Task to complete: Gather from the listing below each line that includes the word "hand", and copy it.

Given records:

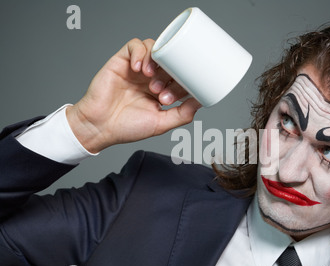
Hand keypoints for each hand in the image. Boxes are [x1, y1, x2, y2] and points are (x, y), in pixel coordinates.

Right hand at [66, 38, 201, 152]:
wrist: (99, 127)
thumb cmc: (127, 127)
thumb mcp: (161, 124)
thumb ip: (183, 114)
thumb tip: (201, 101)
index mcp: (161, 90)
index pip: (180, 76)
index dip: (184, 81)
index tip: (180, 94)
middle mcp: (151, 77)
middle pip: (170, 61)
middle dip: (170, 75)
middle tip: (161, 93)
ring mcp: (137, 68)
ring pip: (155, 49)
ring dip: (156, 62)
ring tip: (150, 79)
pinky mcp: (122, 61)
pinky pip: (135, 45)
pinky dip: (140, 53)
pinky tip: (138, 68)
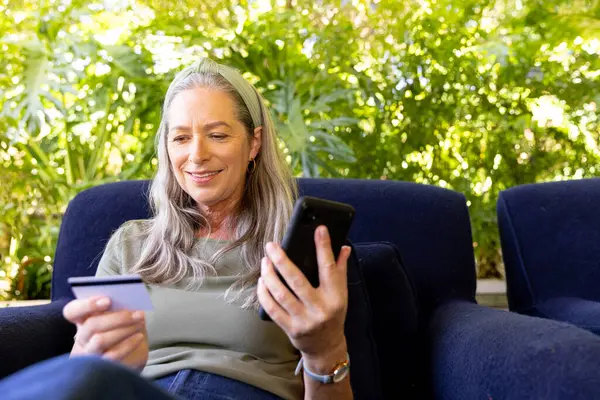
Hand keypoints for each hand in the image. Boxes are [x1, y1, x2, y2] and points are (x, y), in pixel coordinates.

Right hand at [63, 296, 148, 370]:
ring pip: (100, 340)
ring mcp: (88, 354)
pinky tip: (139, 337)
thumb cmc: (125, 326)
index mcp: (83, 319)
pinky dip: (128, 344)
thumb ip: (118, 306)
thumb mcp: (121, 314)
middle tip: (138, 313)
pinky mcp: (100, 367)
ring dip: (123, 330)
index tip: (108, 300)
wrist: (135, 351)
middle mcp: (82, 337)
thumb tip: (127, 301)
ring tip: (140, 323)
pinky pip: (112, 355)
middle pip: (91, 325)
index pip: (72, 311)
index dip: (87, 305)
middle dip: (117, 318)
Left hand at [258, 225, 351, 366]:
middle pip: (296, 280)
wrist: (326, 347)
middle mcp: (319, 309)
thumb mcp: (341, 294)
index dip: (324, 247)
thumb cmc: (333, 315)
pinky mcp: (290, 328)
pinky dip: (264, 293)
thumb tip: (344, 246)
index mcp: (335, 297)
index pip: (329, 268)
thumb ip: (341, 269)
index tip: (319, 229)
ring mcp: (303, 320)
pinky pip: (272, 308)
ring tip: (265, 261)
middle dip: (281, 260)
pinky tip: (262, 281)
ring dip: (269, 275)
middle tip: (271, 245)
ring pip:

Result:
Hand keypoints for each hand in the image. Boxes are [x1, y1, x2, y2] and points are (x, y), in pixel coordinates.
Right hand at [66, 38, 201, 152]:
Hand keypoints for each hand in the image. Boxes are [x1, y1, x2, y2] and points are (x, y), in pixel coordinates.
Right hand at [63, 296, 148, 370]:
Left hand at [258, 225, 351, 366]:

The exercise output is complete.